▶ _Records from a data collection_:

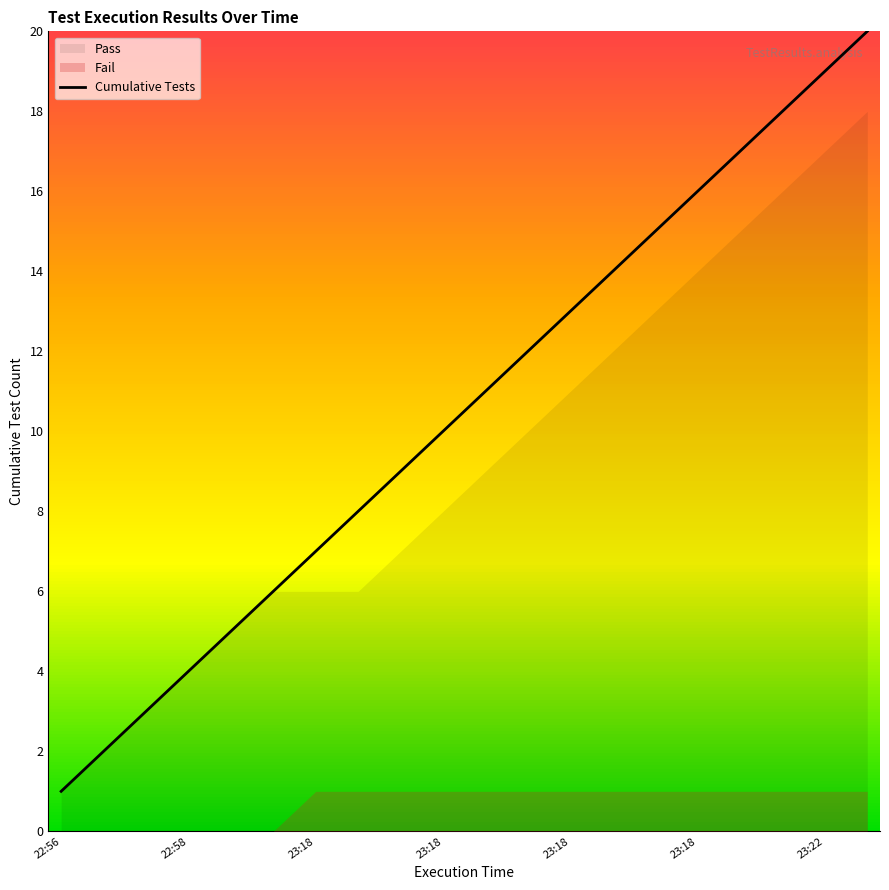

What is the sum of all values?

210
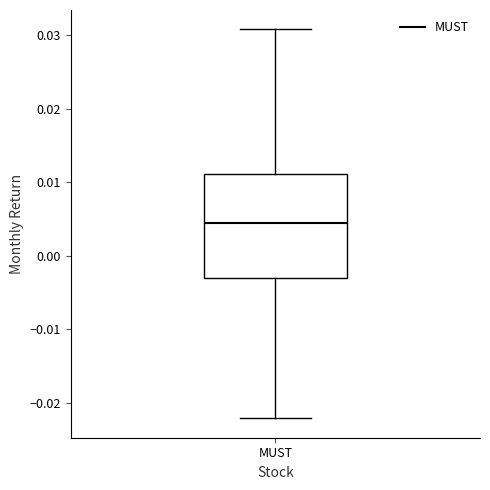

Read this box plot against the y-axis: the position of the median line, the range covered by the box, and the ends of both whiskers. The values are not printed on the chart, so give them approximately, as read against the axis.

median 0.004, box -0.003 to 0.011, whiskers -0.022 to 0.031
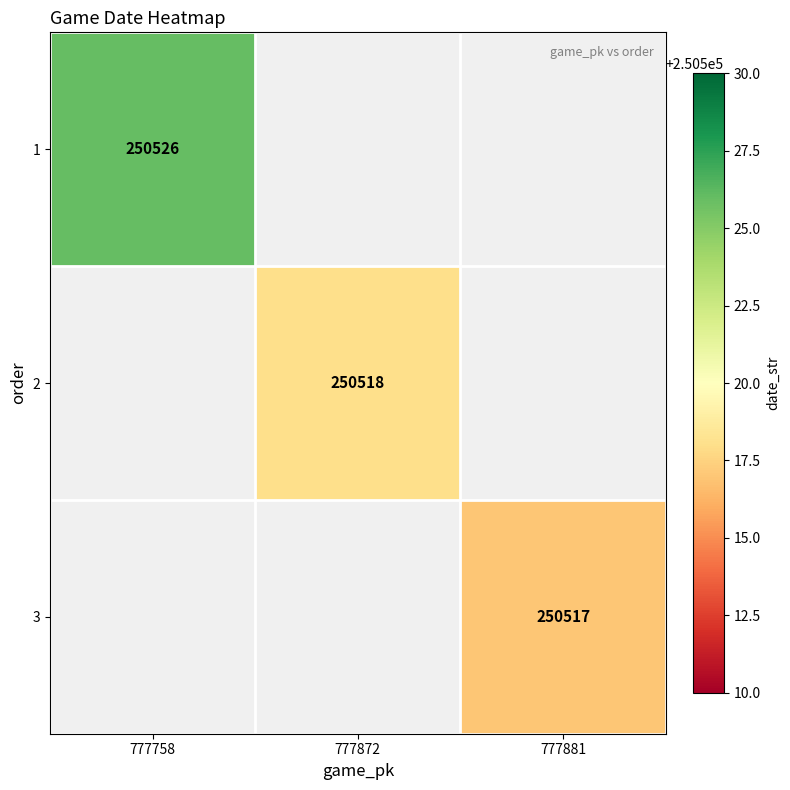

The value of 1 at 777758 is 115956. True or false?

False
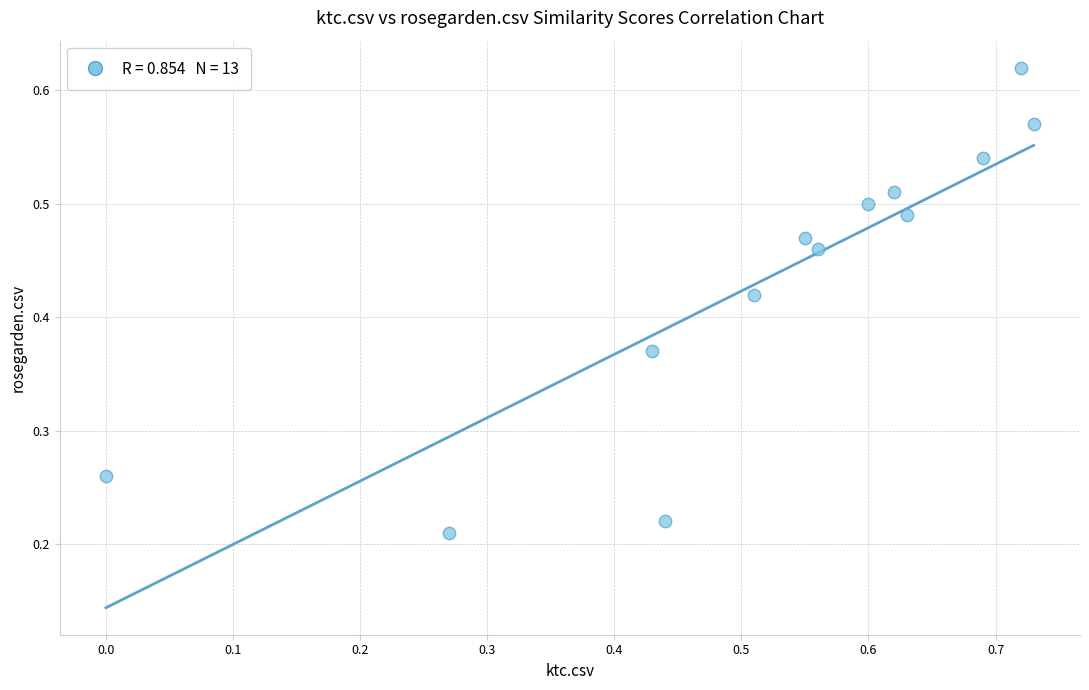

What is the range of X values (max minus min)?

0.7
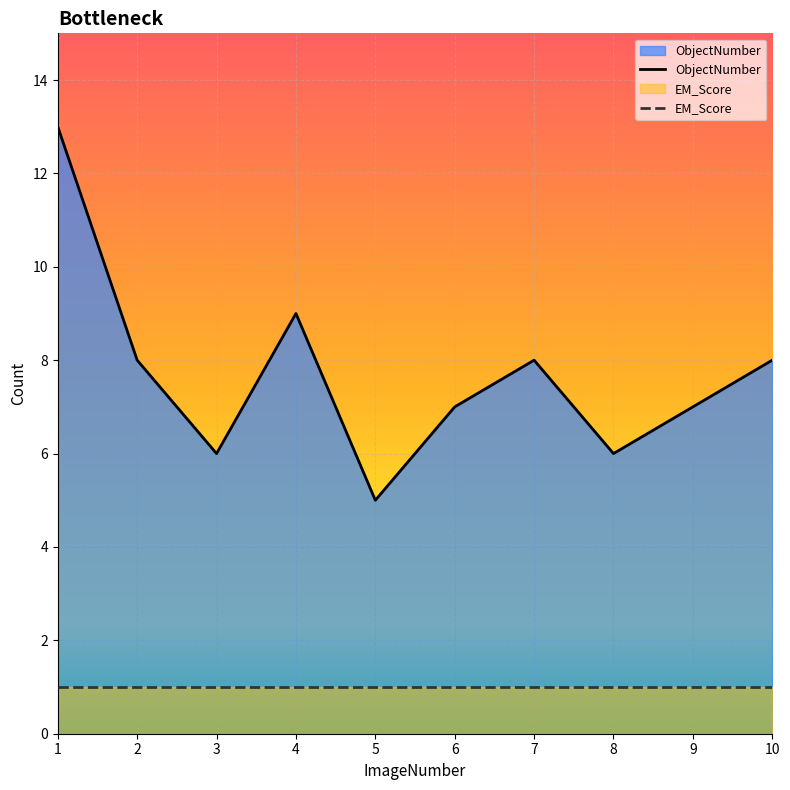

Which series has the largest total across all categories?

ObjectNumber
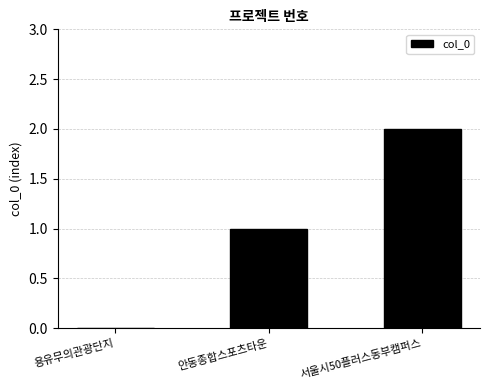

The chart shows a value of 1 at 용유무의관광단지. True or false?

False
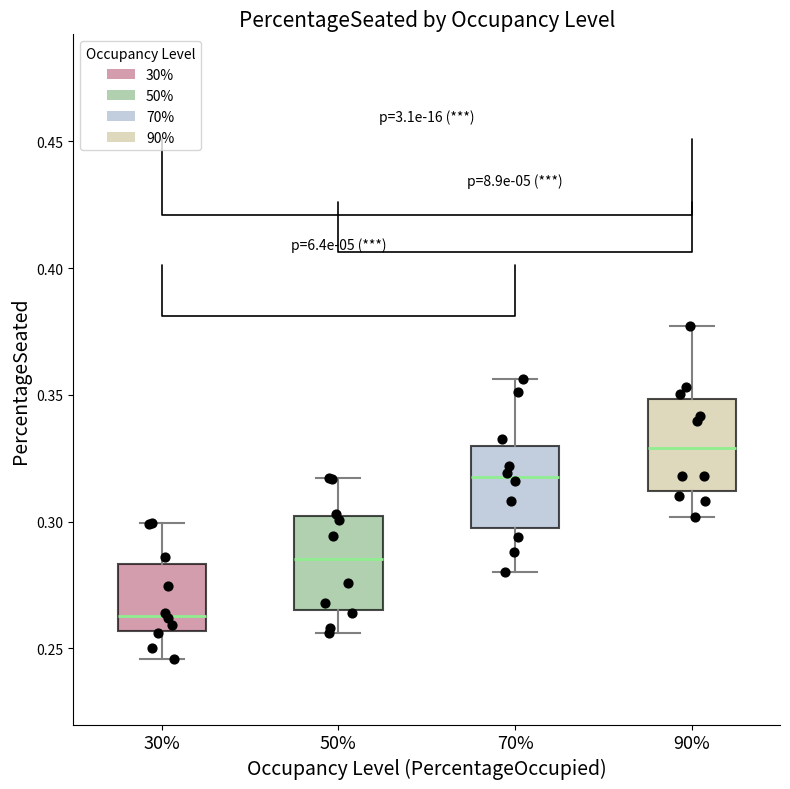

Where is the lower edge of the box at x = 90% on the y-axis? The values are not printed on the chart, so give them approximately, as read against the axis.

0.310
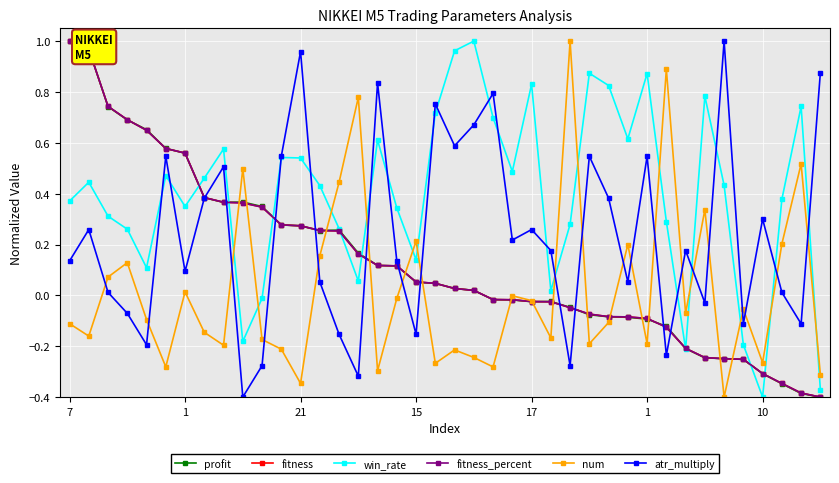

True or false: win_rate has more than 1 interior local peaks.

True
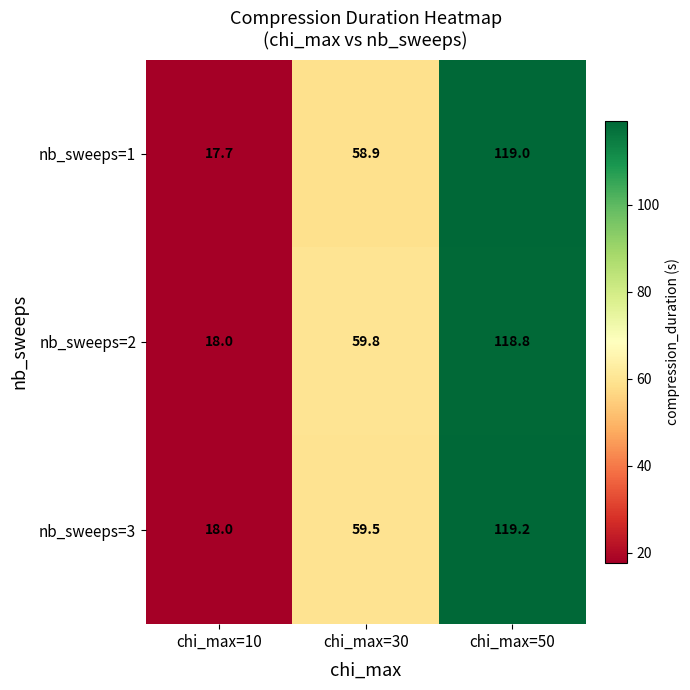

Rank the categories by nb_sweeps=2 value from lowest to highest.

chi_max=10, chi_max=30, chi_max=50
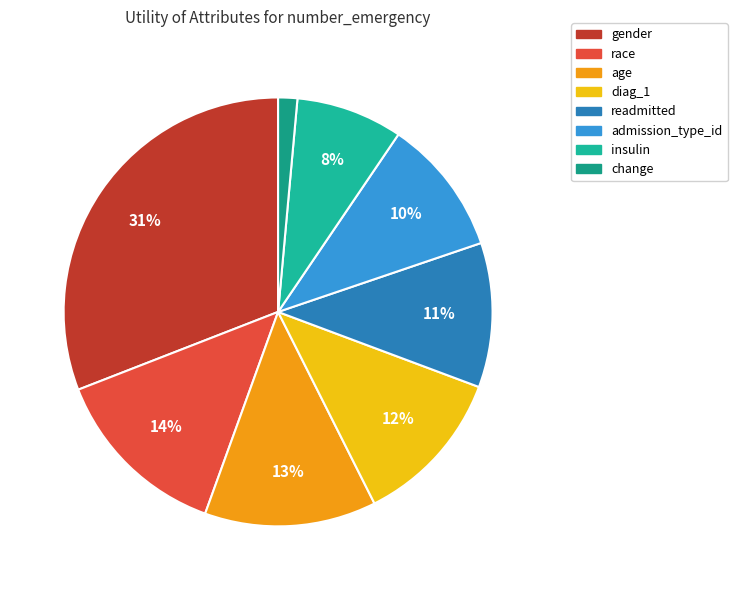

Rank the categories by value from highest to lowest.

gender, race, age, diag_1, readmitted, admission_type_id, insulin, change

▶ _Your assignment_:
Show each line in the data above that contains the string "values". Matches must have the same uppercase and lowercase letters.

▶ _Task output_:
What is the sum of all values?
Read this box plot against the y-axis: the position of the median line, the range covered by the box, and the ends of both whiskers. The values are not printed on the chart, so give them approximately, as read against the axis.
What is the range of X values (max minus min)?
Where is the lower edge of the box at x = 90% on the y-axis? The values are not printed on the chart, so give them approximately, as read against the axis.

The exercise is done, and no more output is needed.